In the day of Makar Sankranti Hindu God Dharma is worshiped. And khichurhi or rice is offered to the God as Bhog . The day after Makar Sankranti the first day in the month Magh from Bengali calendar The Goddess Laxmi devi is worshiped. It is called Baharlaxmi Puja as the idol is worshiped in an open place.
Bihar and Jharkhand
In Bihar and Jharkhand, the festival is celebrated on 14–15 January. On 14 January, it is celebrated as Makar Sankranti or Sakraat or Khichdi (in local dialects). As in other parts of country, people take baths in rivers and ponds and feast upon seasonal delicacies as a celebration of good harvest. The delicacies include chura, gur (jaggery), sweets made of til (sesame seeds) such as tilgul, tilwa, maska, etc., curd, milk and seasonal vegetables. Kite flying festivals are organised, albeit on a small scale.
On 15 January, it is celebrated as Makraat (in some parts of the state) when people relish special khichdi (dal-rice replete with cauliflower, peas and potatoes).
The festival is one of the most important. People start their day by worshiping and putting til (sesame seeds) into fire followed by eating "dahi-chuda", a dish made of beaten rice (chuda or poha, in Hindi, or avalakki, in Kannada) served with a larger serving of dahi (curd), with cooked kohada (red pumpkin) that is prepared specially with sugar and salt but no water. The meal is generally accompanied by tilkut and lai (laddu made of til, chuda and rice). The festive meal is traditionally made by women in groups. Since the meal is heavy, lunch is generally skipped on the day and the time is, instead, spent on socializing and participating in kite flying festivals.

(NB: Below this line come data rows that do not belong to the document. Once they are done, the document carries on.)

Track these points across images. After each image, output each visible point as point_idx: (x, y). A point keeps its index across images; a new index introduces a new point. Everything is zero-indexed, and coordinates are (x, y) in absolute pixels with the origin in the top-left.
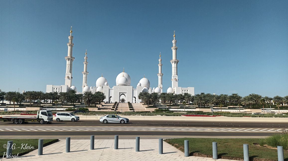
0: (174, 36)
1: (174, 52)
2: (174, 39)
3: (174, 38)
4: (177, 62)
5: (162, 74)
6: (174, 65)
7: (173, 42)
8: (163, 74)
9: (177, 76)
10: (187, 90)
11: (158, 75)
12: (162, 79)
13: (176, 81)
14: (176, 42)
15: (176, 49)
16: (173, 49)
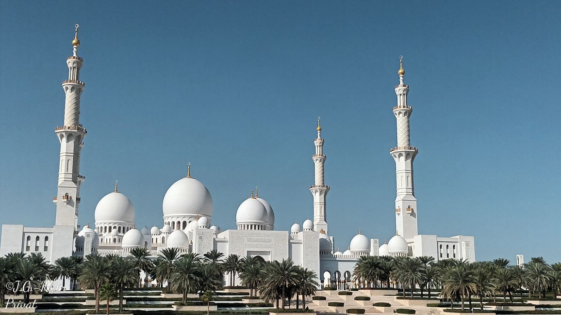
0: (400, 71)
1: (401, 122)
2: (401, 83)
3: (401, 78)
4: (411, 155)
5: (327, 187)
6: (402, 165)
7: (399, 90)
8: (328, 189)
9: (413, 198)
10: (454, 246)
11: (313, 190)
12: (325, 203)
13: (413, 214)
14: (407, 92)
15: (408, 114)
16: (400, 113)
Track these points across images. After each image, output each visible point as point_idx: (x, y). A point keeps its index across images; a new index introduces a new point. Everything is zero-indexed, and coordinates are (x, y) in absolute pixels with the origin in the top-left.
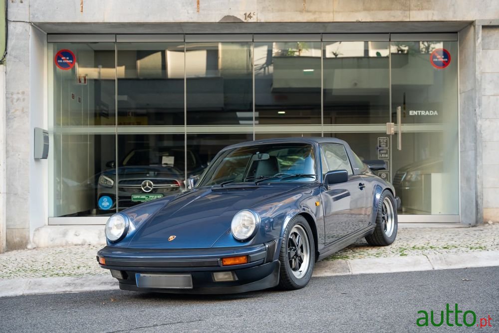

At night a special khichdi is made and served with its four traditional companions, "char yaar" (four friends) — chokha (roasted vegetable), papad, ghee and achaar. Since such a rich khichdi is generally made on this festival, the festival is often colloquially referred to as "Khichdi".
This is the Suggi or harvest festival for farmers of Karnataka. On this auspicious day, girls wear new clothes to visit near and dear ones with a Sankranti offering in a plate and exchange the same with other families. This ritual is called "Ellu Birodhu." Here the plate would normally contain "Ellu" (white sesame seeds) mixed with fried groundnuts, neatly cut dry coconut and fine cut bella (jaggery). The mixture is called "Ellu-Bella" . The plate contains shaped sugar candy moulds with a piece of sugarcane. There is a saying in Kannada "ellu bella thindu olle maathadi" that translates to 'eat the mixture of sesame seeds and jaggery and speak only good.' This festival signifies the harvest of the season, since sugarcane is predominant in these parts. Ellu Bella, Ellu Unde, bananas, sugarcane, red berries, haldi and kumkum and small gift items useful in everyday lives are often exchanged among women in Karnataka.
In some parts of Karnataka, a newly married woman is required to give away bananas for five years to married women (muthaidhe/sumangali) from the first year of her marriage and increase the number of bananas in multiples of five. There is also a tradition of some households giving away red berries "Yalchi Kai" with the above. In north Karnataka, kite flying with community members is a tradition. Drawing rangoli in groups is another popular event among women during Sankranti.
An important ritual is display of cows and bulls in colourful costumes in an open field. Cows are decorated for the occasion and taken on a procession. They are also made to cross a fire. This ritual is common in rural Karnataka and is called "Kichchu Haayisuvudu."
Makara Sankranti is celebrated in Kerala at Sabarimala where the Makara Jyothi is visible followed by the Makaravilakku celebrations.
Many fairs are held on Makar Sankranti the most famous being the Kumbh Mela, held every 12 years at one of four holy locations, namely Haridwar, Prayag (Allahabad), Ujjain and Nashik. The Magh Mela (or mini-Kumbh Mela held annually at Prayag) and the Gangasagar Mela (held at the head of the Ganges River, where it flows into the Bay of Bengal). Millions take a dip in places like Ganga Sagar and Prayag and pray to the Sun God.